What you will do →
Retype these lines without any change, starting at the first line and ending at the line that contains "Halo sahabat bonekaku", with both of those lines included.

Recorded information →
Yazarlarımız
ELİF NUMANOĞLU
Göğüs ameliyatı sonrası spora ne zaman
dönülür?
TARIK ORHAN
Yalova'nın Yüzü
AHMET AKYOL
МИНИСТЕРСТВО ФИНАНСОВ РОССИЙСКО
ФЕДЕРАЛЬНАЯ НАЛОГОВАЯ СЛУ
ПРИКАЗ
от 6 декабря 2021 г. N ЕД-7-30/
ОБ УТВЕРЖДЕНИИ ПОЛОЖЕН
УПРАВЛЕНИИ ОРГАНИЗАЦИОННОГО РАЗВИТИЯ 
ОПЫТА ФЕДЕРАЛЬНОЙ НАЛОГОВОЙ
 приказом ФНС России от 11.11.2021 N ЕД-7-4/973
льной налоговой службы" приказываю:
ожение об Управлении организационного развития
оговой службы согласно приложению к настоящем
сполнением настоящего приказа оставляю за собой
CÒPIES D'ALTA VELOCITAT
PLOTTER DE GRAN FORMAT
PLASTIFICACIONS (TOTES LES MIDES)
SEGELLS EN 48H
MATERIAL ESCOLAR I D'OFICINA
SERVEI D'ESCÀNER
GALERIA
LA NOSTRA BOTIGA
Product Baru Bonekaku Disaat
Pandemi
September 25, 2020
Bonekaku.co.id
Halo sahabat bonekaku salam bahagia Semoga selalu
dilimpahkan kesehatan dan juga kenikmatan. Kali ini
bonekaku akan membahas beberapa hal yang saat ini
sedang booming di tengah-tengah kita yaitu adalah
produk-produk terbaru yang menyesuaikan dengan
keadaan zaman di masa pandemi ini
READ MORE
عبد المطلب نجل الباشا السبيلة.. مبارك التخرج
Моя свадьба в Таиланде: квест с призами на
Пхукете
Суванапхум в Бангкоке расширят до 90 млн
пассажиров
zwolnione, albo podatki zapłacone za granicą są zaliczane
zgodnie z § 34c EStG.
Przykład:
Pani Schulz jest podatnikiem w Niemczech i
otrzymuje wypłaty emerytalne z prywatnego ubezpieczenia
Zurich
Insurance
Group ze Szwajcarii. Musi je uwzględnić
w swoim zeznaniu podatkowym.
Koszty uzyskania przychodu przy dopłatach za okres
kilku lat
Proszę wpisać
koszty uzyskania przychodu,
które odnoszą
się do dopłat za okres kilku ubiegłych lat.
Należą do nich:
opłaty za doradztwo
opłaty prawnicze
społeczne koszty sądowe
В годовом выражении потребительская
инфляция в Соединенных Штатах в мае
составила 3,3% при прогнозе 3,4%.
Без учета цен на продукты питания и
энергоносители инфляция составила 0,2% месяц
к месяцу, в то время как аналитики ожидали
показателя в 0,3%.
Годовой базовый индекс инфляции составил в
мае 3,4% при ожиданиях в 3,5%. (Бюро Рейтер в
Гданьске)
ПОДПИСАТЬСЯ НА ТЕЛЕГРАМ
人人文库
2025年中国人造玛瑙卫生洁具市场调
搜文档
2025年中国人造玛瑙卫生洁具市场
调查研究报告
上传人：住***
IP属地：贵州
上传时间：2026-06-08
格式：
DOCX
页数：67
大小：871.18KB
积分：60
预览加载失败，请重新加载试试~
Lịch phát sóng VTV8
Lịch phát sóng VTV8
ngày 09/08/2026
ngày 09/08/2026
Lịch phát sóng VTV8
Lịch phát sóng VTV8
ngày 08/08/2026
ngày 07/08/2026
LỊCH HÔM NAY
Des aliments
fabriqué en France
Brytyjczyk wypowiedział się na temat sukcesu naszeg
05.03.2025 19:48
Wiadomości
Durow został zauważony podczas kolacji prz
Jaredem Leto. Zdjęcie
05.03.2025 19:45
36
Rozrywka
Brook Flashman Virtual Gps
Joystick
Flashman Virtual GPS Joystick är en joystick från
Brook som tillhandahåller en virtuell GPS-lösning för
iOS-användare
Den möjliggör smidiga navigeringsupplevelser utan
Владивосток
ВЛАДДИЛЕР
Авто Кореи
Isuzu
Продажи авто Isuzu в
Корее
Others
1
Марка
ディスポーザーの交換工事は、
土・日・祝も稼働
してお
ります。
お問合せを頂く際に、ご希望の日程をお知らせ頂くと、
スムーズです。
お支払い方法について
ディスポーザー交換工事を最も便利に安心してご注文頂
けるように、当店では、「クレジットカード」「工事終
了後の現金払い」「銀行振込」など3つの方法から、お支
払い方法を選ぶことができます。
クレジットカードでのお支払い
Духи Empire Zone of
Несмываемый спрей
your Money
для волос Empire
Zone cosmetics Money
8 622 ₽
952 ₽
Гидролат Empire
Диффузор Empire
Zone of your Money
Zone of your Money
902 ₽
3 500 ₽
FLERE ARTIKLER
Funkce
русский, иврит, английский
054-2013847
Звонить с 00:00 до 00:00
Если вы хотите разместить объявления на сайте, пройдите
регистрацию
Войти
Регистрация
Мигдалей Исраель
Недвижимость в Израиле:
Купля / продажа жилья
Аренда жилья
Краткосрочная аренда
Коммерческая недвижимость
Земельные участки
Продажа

Result below →
Yazarlarımız
ELİF NUMANOĞLU
Göğüs ameliyatı sonrası spora ne zaman
dönülür?
TARIK ORHAN
Yalova'nın Yüzü
AHMET AKYOL
МИНИСТЕРСТВО ФИНАНСОВ РОССИЙСКО
ФЕДЕРАЛЬНАЯ НАЛОГОВАЯ СЛУ
ПРИКАЗ
от 6 декабря 2021 г. N ЕД-7-30/
ОБ УТВЕРЖДЕНИИ ПОЛОЖЕН
УПРАВЛЕНИИ ОРГАНИЗАЦИОННОГО РАЗВИТИЯ 
ОПЫТА ФЕДЕРАЛЬНОЙ НАЛОГОВОЙ
 приказом ФНС России от 11.11.2021 N ЕД-7-4/973
льной налоговой службы" приказываю:
ожение об Управлении организационного развития
оговой службы согласно приложению к настоящем
сполнением настоящего приказа оставляю за собой
CÒPIES D'ALTA VELOCITAT
PLOTTER DE GRAN FORMAT
PLASTIFICACIONS (TOTES LES MIDES)
SEGELLS EN 48H
MATERIAL ESCOLAR I D'OFICINA
SERVEI D'ESCÀNER
GALERIA
LA NOSTRA BOTIGA
Product Baru Bonekaku Disaat
Pandemi
September 25, 2020
Bonekaku.co.id
Halo sahabat bonekaku salam bahagia Semoga selalu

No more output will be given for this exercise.